* [Exercise goal]
The needed output is the run of lines below from the one containing "Зарегистрироваться" through the one containing "Başiskele’deki CHP kongresi Yeniköy Kültür", copied exactly and free of pictures.

* [Data extract]
------------------------------------------------

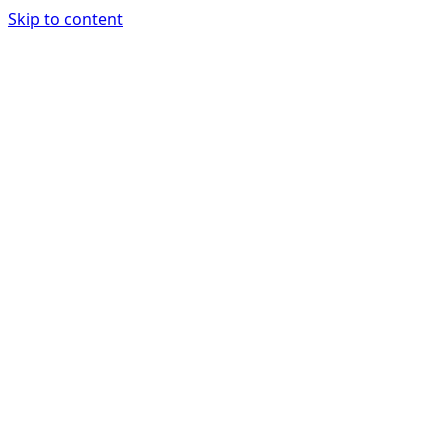
Skip to content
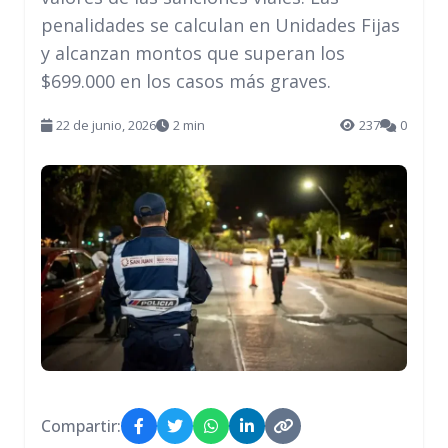
penalidades se calculan en Unidades Fijas
y alcanzan montos que superan los
$699.000 en los casos más graves.
22 de junio, 2026
2 min
237
0
Compartir:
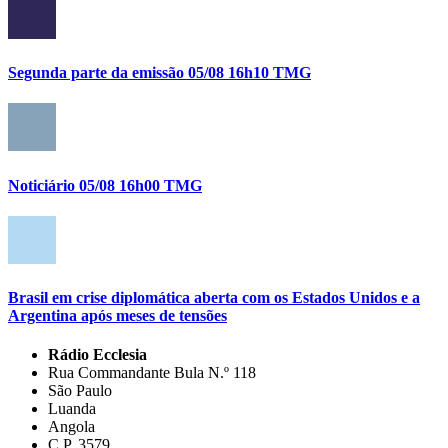
Segunda parte da emissão 05/08 16h10 TMG
Noticiário 05/08 16h00 TMG
Brasil em crise diplomática aberta com os Estados Unidos e a
Argentina após meses de tensões
Rádio Ecclesia
Rua Commandante Bula N.º 118
São Paulo
Luanda
Angola
C.P. 3579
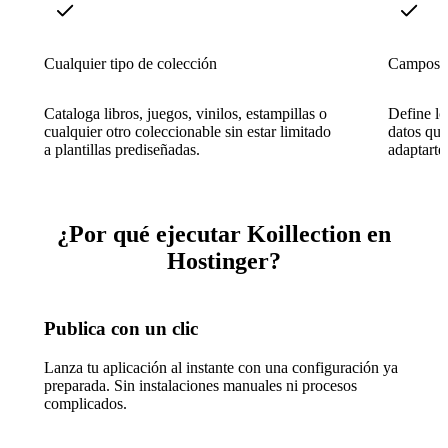
Cualquier tipo de colección
Campos d
Cataloga libros, juegos, vinilos, estampillas o
Define lo
cualquier otro coleccionable sin estar limitado
datos que
a plantillas prediseñadas.
adaptarte
¿Por qué ejecutar Koillection en
Hostinger?
Publica con un clic
Lanza tu aplicación al instante con una configuración ya
preparada. Sin instalaciones manuales ni procesos
complicados.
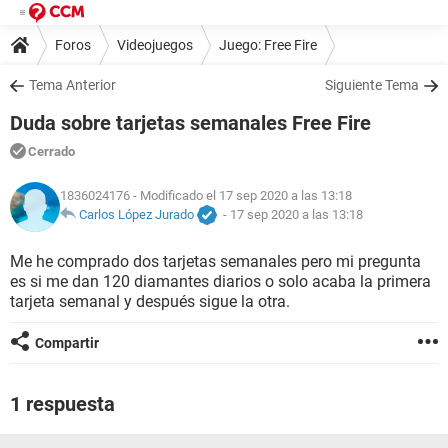
Foros
Videojuegos
Juego: Free Fire
Tema Anterior
Siguiente Tema
Duda sobre tarjetas semanales Free Fire
Cerrado
1836024176
- Modificado el 17 sep 2020 a las 13:18
Carlos López Jurado
-
17 sep 2020 a las 13:18
Me he comprado dos tarjetas semanales pero mi pregunta
es si me dan 120 diamantes diarios o solo acaba la primera
tarjeta semanal y después sigue la otra.
Compartir
1 respuesta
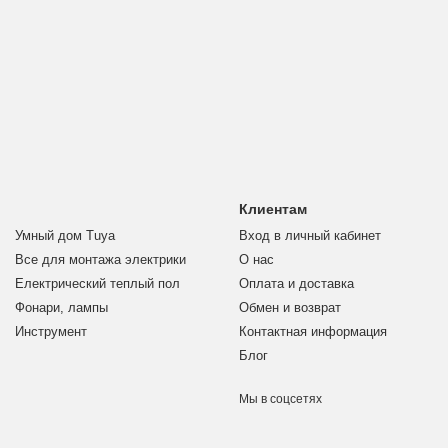
Клиентам
Умный дом Tuya
Вход в личный кабинет
Все для монтажа электрики
О нас
Електрический теплый пол
Оплата и доставка
Фонари, лампы
Обмен и возврат
Инструмент
Контактная информация
Блог
Мы в соцсетях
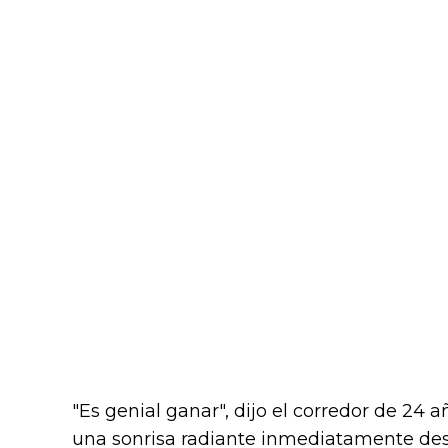
"Es genial ganar", dijo el corredor de 24 
una sonrisa radiante inmediatamente despu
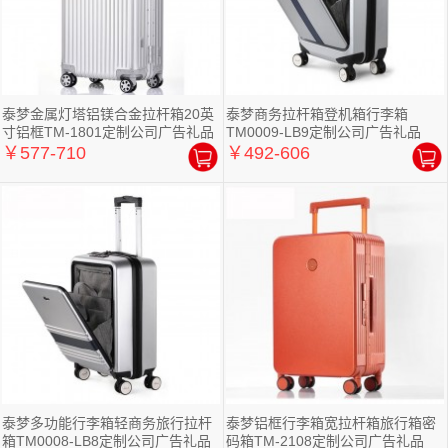
泰梦金属灯塔铝镁合金拉杆箱20英
泰梦商务拉杆箱登机箱行李箱
寸铝框TM-1801定制公司广告礼品
TM0009-LB9定制公司广告礼品
￥577-710
￥492-606
泰梦多功能行李箱轻商务旅行拉杆
泰梦铝框行李箱宽拉杆箱旅行箱密
箱TM0008-LB8定制公司广告礼品
码箱TM-2108定制公司广告礼品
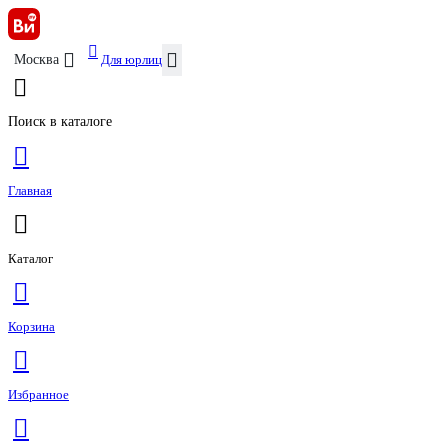
Для юрлиц
Москва
Поиск в каталоге
Главная
Каталог
Корзина
Избранное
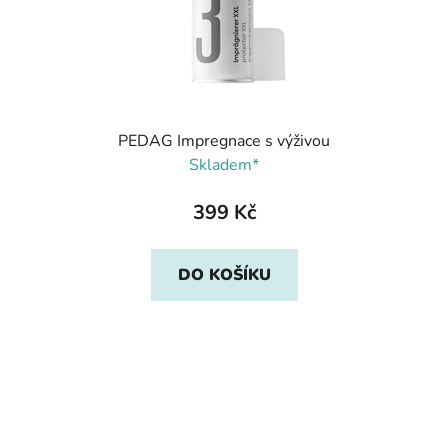
PEDAG Impregnace s výživou
Skladem*
399 Kč
DO KOŠÍKU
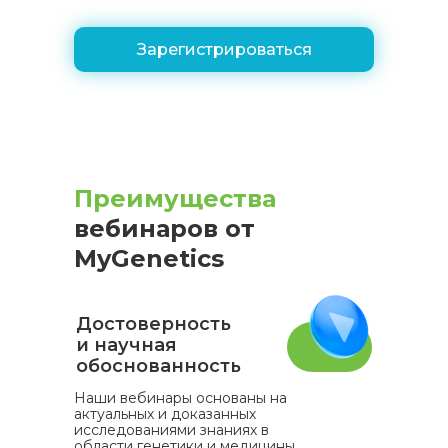
Зарегистрироваться
Преимущества
вебинаров от
MyGenetics
Достоверность
и научная
обоснованность
Наши вебинары основаны на
актуальных и доказанных
исследованиями знаниях в
области генетики и медицины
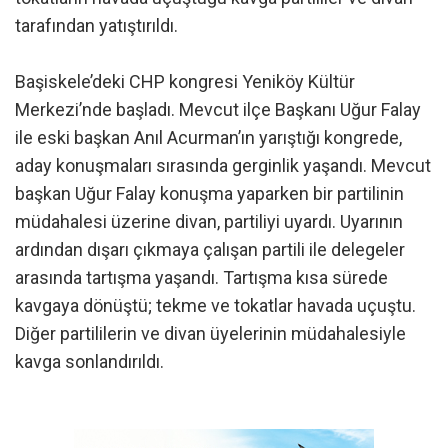
tarafından yatıştırıldı.
Başiskele’deki CHP kongresi Yeniköy Kültür
Merkezi’nde başladı. Mevcut ilçe Başkanı Uğur Falay
ile eski başkan Anıl Acurman’ın yarıştığı kongrede,
aday konuşmaları sırasında gerginlik yaşandı. Mevcut
başkan Uğur Falay konuşma yaparken bir partilinin
müdahalesi üzerine divan, partiliyi uyardı. Uyarının
ardından dışarı çıkmaya çalışan partili ile delegeler
arasında tartışma yaşandı. Tartışma kısa sürede
kavgaya dönüştü; tekme ve tokatlar havada uçuştu.
Diğer partililerin ve divan üyelerinin müdahalesiyle
kavga sonlandırıldı.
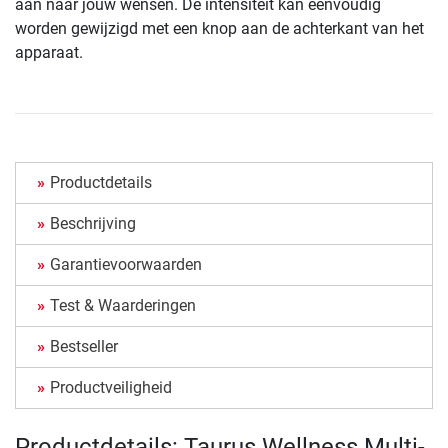
aan naar jouw wensen. De intensiteit kan eenvoudig
worden gewijzigd met een knop aan de achterkant van het
apparaat.
Productdetails
Beschrijving
Garantievoorwaarden
Test & Waarderingen
Bestseller
Productveiligheid
Productdetails: Taurus Wellness Multi-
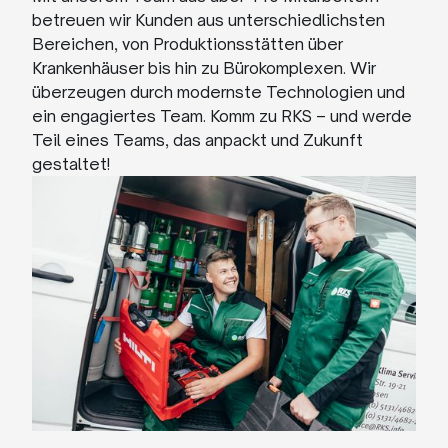
betreuen wir Kunden aus unterschiedlichsten
Bereichen, von Produktionsstätten über
Krankenhäuser bis hin zu Bürokomplexen. Wir
überzeugen durch modernste Technologien und
ein engagiertes Team. Komm zu RKS – und werde
Teil eines Teams, das anpackt und Zukunft
gestaltet!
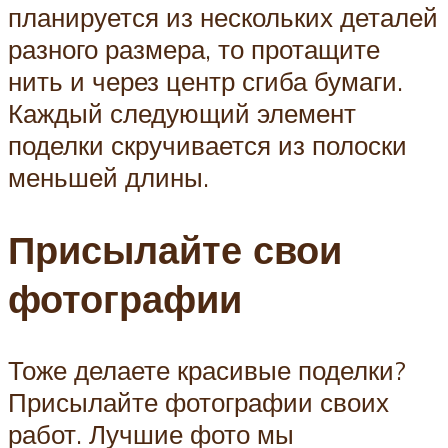
планируется из нескольких деталей
разного размера, то протащите
нить и через центр сгиба бумаги.
Каждый следующий элемент
поделки скручивается из полоски
меньшей длины.
Присылайте свои
фотографии
Тоже делаете красивые поделки?
Присылайте фотографии своих
работ. Лучшие фото мы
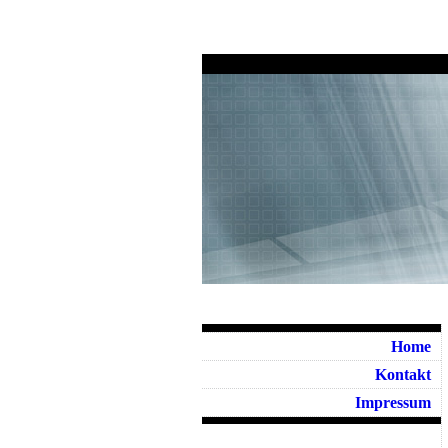
Home
Kontakt
Impressum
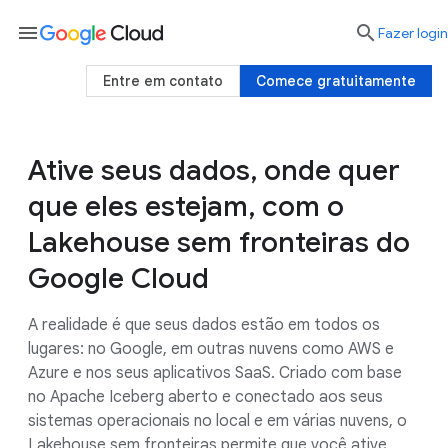
menu

Fazer login
Entre em contato
Comece gratuitamente
Ative seus dados, onde quer
Dados sem fronteiras
Mecanismos avançado
que eles estejam, com o
Lakehouse sem fronteiras do
Google Cloud
A realidade é que seus dados estão em todos os
lugares: no Google, em outras nuvens como AWS e
Azure e nos seus aplicativos SaaS. Criado com base
no Apache Iceberg aberto e conectado aos seus
sistemas operacionais no local e em várias nuvens, o
Lakehouse sem fronteiras permite que você ative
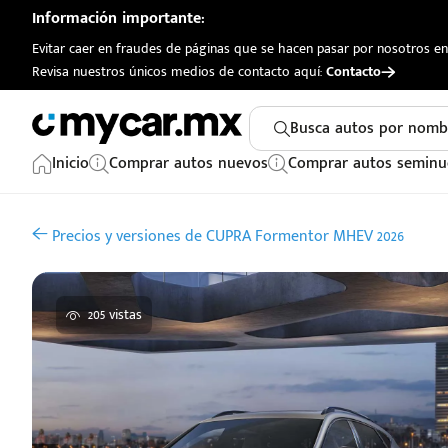
Información importante:
Evitar caer en fraudes de páginas que se hacen pasar por nosotros en 
Revisa nuestros únicos medios de contacto aquí:
Contacto
Busca autos por nomb
Inicio
Comprar autos nuevos
Comprar autos seminu
Precios y versiones de CUPRA Formentor MHEV 2026
205 vistas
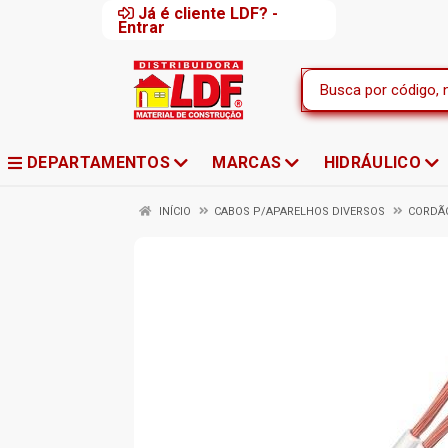
Já é cliente LDF? -
Entrar
DEPARTAMENTOS
MARCAS
HIDRÁULICO
INÍCIO
CABOS P/APARELHOS DIVERSOS
CORDÃ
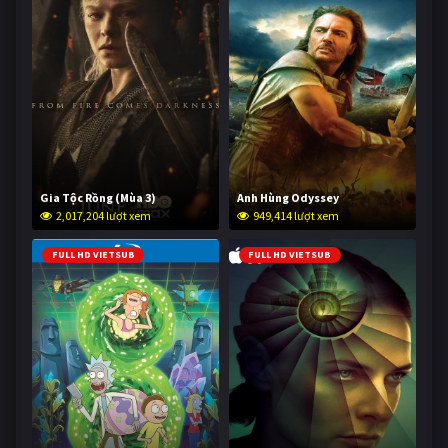
Gia Tộc Rồng (Mùa 3)
Anh Hùng Odyssey
2,017,204 lượt xem
949,414 lượt xem
FULL HD VIETSUB
FULL HD VIETSUB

------------------------------------------------

* [The answer]
Зарегистрироваться
Преимущества
вебинаров от
MyGenetics
Достоверность
и научная
обоснованность
Наши вебинары основаны на
актуальных и доказанных
исследованиями знаниях в
области генетики и медицины
tarafından yatıştırıldı.
Başiskele’deki CHP kongresi Yeniköy Kültür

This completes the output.